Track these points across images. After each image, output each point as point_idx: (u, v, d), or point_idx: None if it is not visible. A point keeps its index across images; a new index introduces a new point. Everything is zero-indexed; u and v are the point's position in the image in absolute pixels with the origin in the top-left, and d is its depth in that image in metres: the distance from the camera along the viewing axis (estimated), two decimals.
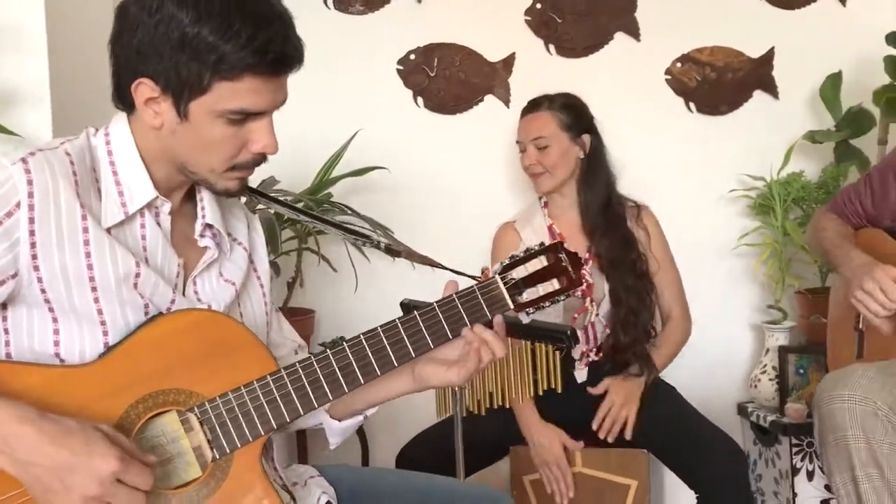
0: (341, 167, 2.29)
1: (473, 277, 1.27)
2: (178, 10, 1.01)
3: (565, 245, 1.27)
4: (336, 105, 2.50)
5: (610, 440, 2.02)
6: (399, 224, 2.36)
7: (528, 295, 1.23)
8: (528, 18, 2.59)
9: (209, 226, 1.18)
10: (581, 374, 2.13)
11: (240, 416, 1.08)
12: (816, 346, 2.32)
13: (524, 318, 1.28)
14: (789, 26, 2.64)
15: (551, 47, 2.61)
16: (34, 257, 1.01)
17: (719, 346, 2.62)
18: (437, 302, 1.19)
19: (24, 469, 0.92)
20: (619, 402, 2.01)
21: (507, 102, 2.59)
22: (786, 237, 2.42)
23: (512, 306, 1.22)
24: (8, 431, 0.91)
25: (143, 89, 1.05)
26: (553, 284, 1.24)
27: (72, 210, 1.04)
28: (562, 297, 1.26)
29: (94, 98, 1.34)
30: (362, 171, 2.31)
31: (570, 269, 1.25)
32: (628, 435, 2.01)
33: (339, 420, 1.28)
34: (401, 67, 2.55)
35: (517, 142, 2.24)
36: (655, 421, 2.04)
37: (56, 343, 1.04)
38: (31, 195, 1.00)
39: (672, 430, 2.02)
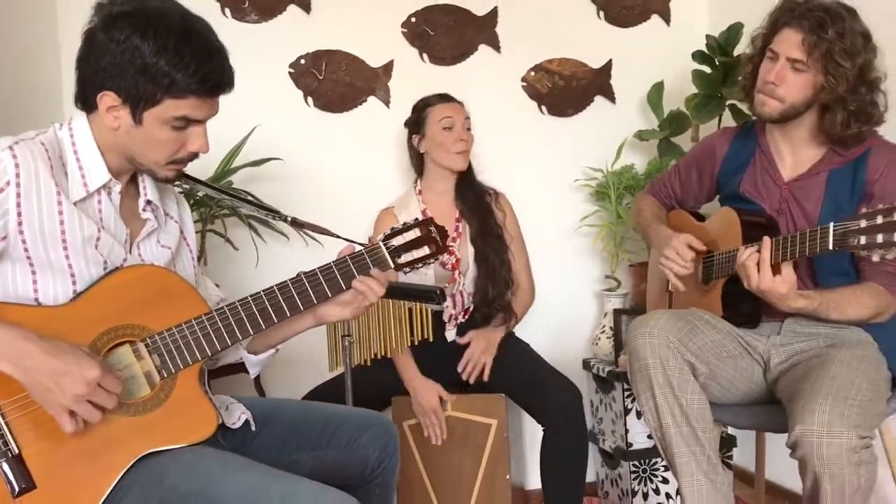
0: (240, 160, 2.51)
1: (362, 244, 1.63)
2: (141, 43, 1.32)
3: (434, 220, 1.66)
4: (234, 104, 2.70)
5: (471, 382, 2.40)
6: (291, 210, 2.61)
7: (405, 258, 1.60)
8: (405, 30, 2.87)
9: (149, 202, 1.50)
10: (451, 335, 2.50)
11: (182, 345, 1.40)
12: (644, 308, 2.76)
13: (402, 276, 1.66)
14: (624, 42, 3.07)
15: (425, 56, 2.89)
16: (20, 224, 1.31)
17: (567, 311, 3.04)
18: (334, 262, 1.55)
19: (28, 374, 1.22)
20: (480, 350, 2.41)
21: (387, 103, 2.86)
22: (619, 219, 2.84)
23: (392, 266, 1.59)
24: (16, 346, 1.21)
25: (107, 99, 1.36)
26: (424, 250, 1.62)
27: (49, 187, 1.33)
28: (431, 260, 1.64)
29: None
30: (259, 161, 2.55)
31: (438, 238, 1.63)
32: (486, 377, 2.40)
33: (256, 354, 1.61)
34: (292, 70, 2.78)
35: (446, 117, 2.51)
36: (510, 370, 2.43)
37: (35, 290, 1.34)
38: (17, 175, 1.30)
39: (523, 376, 2.41)
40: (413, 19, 2.89)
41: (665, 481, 2.70)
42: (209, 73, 1.36)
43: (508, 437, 2.46)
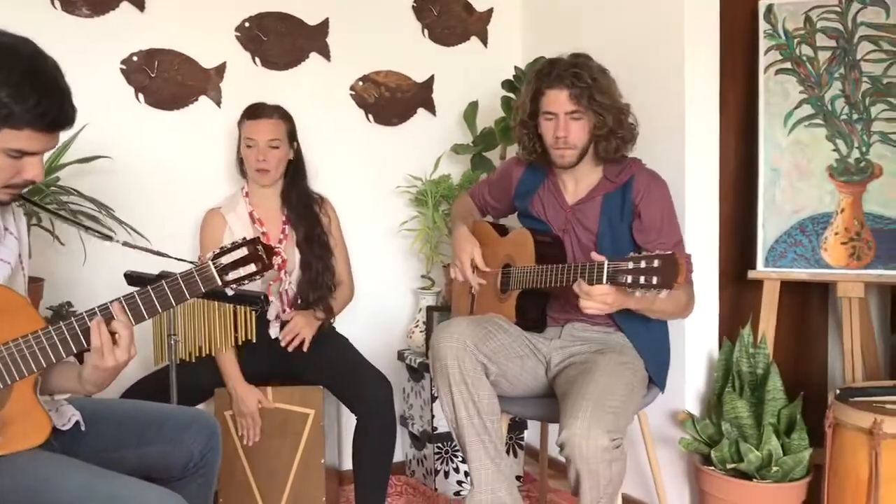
0: (70, 155, 2.52)
1: (187, 261, 1.76)
2: None
3: (262, 240, 1.80)
4: None
5: (290, 350, 2.58)
6: (122, 204, 2.63)
7: (232, 275, 1.73)
8: (238, 34, 2.97)
9: None
10: (274, 332, 2.65)
11: (18, 358, 1.50)
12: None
13: (229, 292, 1.81)
14: (446, 59, 3.32)
15: (257, 60, 3.00)
16: None
17: (386, 306, 3.28)
18: (164, 279, 1.66)
19: None
20: (301, 324, 2.59)
21: (218, 103, 2.96)
22: (435, 225, 3.11)
23: (220, 283, 1.72)
24: None
25: None
26: (251, 268, 1.73)
27: None
28: (257, 277, 1.77)
29: None
30: (88, 159, 2.58)
31: (264, 257, 1.75)
32: (305, 348, 2.59)
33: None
34: (124, 67, 2.81)
35: (248, 138, 2.64)
36: (327, 361, 2.63)
37: None
38: None
39: (338, 368, 2.62)
40: (247, 24, 3.00)
41: (464, 461, 3.01)
42: (47, 109, 1.44)
43: (324, 426, 2.67)
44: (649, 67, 2.68)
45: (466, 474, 3.00)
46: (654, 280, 1.83)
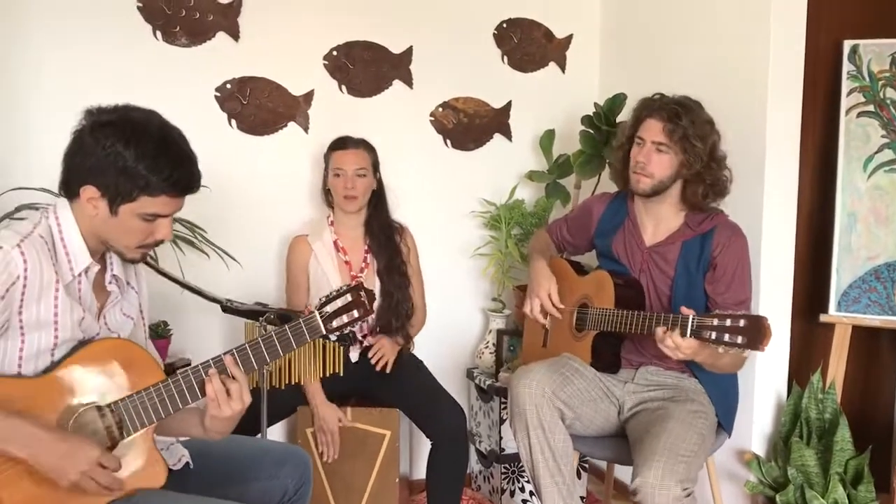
0: None
1: (215, 300, 1.97)
2: (123, 150, 1.55)
3: (363, 286, 1.88)
4: None
5: (378, 369, 2.71)
6: (213, 224, 2.80)
7: (336, 322, 1.82)
8: (326, 62, 3.08)
9: (115, 276, 1.72)
10: (354, 356, 2.79)
11: (140, 409, 1.64)
12: (522, 329, 3.16)
13: (332, 338, 1.92)
14: (523, 85, 3.38)
15: (343, 87, 3.11)
16: (20, 312, 1.52)
17: (458, 326, 3.38)
18: (273, 331, 1.77)
19: (38, 456, 1.46)
20: (386, 347, 2.73)
21: (306, 129, 3.07)
22: (507, 249, 3.20)
23: (325, 332, 1.82)
24: (25, 432, 1.46)
25: (89, 191, 1.58)
26: (353, 314, 1.81)
27: (50, 278, 1.55)
28: (359, 323, 1.87)
29: None
30: None
31: (366, 302, 1.84)
32: (388, 369, 2.72)
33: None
34: (218, 94, 2.94)
35: (336, 168, 2.77)
36: (404, 386, 2.77)
37: (19, 365, 1.56)
38: (26, 270, 1.50)
39: (415, 393, 2.75)
40: (334, 53, 3.10)
41: (528, 482, 3.12)
42: (180, 178, 1.60)
43: (399, 447, 2.80)
44: (729, 103, 2.67)
45: (532, 494, 3.12)
46: (739, 339, 1.90)
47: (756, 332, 1.88)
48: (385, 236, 2.83)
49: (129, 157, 1.54)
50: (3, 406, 1.49)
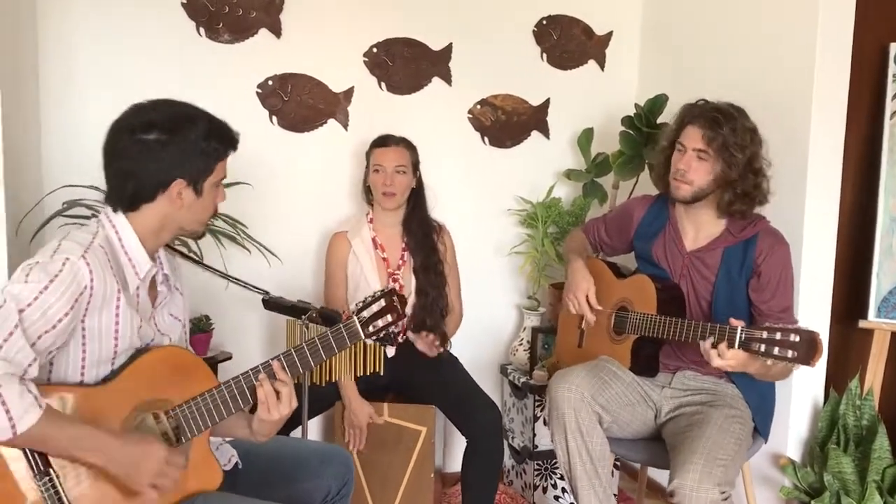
0: None
1: (258, 289, 2.08)
2: (190, 133, 1.63)
3: (396, 291, 1.95)
4: None
5: (431, 355, 2.73)
6: (253, 218, 2.85)
7: (373, 328, 1.89)
8: (366, 59, 3.09)
9: (166, 275, 1.77)
10: (390, 352, 2.82)
11: (196, 414, 1.69)
12: (556, 327, 3.16)
13: (368, 341, 1.96)
14: (562, 83, 3.37)
15: (383, 84, 3.13)
16: (84, 321, 1.56)
17: (492, 322, 3.41)
18: (316, 336, 1.83)
19: (113, 461, 1.51)
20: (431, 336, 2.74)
21: (345, 126, 3.10)
22: (543, 247, 3.21)
23: (363, 336, 1.88)
24: (99, 440, 1.50)
25: (179, 184, 1.65)
26: (388, 318, 1.90)
27: (112, 288, 1.59)
28: (393, 327, 1.94)
29: None
30: (229, 185, 2.78)
31: (399, 307, 1.92)
32: (442, 349, 2.75)
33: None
34: (259, 91, 2.97)
35: (376, 164, 2.79)
36: (441, 384, 2.79)
37: (82, 374, 1.60)
38: (92, 281, 1.54)
39: (451, 392, 2.77)
40: (375, 49, 3.11)
41: (562, 478, 3.16)
42: (232, 135, 1.76)
43: (434, 443, 2.84)
44: (772, 105, 2.66)
45: (564, 490, 3.15)
46: (790, 354, 1.90)
47: (808, 348, 1.88)
48: (422, 234, 2.85)
49: (198, 137, 1.65)
50: (73, 414, 1.54)
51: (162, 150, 1.62)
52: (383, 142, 2.83)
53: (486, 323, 3.40)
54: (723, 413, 2.26)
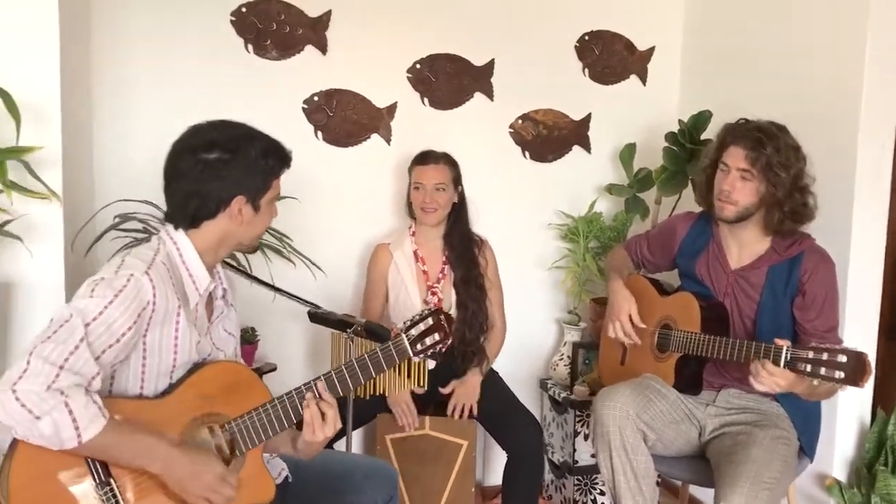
0: None
1: (308, 302, 2.12)
2: (250, 151, 1.70)
3: (443, 310, 1.97)
4: None
5: (463, 421, 2.76)
6: (298, 232, 2.87)
7: (421, 346, 1.92)
8: (410, 75, 3.12)
9: (225, 289, 1.81)
10: (431, 365, 2.80)
11: (252, 428, 1.72)
12: (598, 342, 3.16)
13: (416, 359, 1.99)
14: (603, 98, 3.38)
15: (426, 100, 3.15)
16: (145, 335, 1.60)
17: (533, 336, 3.41)
18: (366, 353, 1.85)
19: (173, 472, 1.55)
20: (463, 397, 2.77)
21: (388, 141, 3.13)
22: (584, 262, 3.22)
23: (412, 354, 1.91)
24: (161, 450, 1.55)
25: (238, 203, 1.70)
26: (436, 337, 1.93)
27: (173, 304, 1.63)
28: (440, 345, 1.96)
29: None
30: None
31: (446, 326, 1.94)
32: (475, 413, 2.77)
33: None
34: (305, 106, 3.01)
35: (416, 182, 2.83)
36: (483, 399, 2.80)
37: (141, 387, 1.64)
38: (155, 296, 1.58)
39: (493, 407, 2.78)
40: (418, 65, 3.15)
41: (602, 493, 3.15)
42: (286, 152, 1.81)
43: (475, 457, 2.85)
44: (818, 122, 2.64)
45: None
46: (837, 374, 1.89)
47: (857, 369, 1.86)
48: (463, 248, 2.87)
49: (259, 157, 1.71)
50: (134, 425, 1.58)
51: (224, 169, 1.66)
52: (423, 159, 2.86)
53: (526, 337, 3.40)
54: (769, 434, 2.25)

◆ ◆ ◆ ◆ ◆

• TASK GOAL
Out of the listing above, reproduce exactly the lines from the one with "22: (786, 237, 2.42)" up to and including the one with "38: (31, 195, 1.00)".

• OUTPUT FOR THIS EXERCISE
22: (786, 237, 2.42)
23: (512, 306, 1.22)
24: (8, 431, 0.91)
25: (143, 89, 1.05)
26: (553, 284, 1.24)
27: (72, 210, 1.04)
28: (562, 297, 1.26)
29: (94, 98, 1.34)
30: (362, 171, 2.31)
31: (570, 269, 1.25)
32: (628, 435, 2.01)
33: (339, 420, 1.28)
34: (401, 67, 2.55)
35: (517, 142, 2.24)
36: (655, 421, 2.04)
37: (56, 343, 1.04)
38: (31, 195, 1.00)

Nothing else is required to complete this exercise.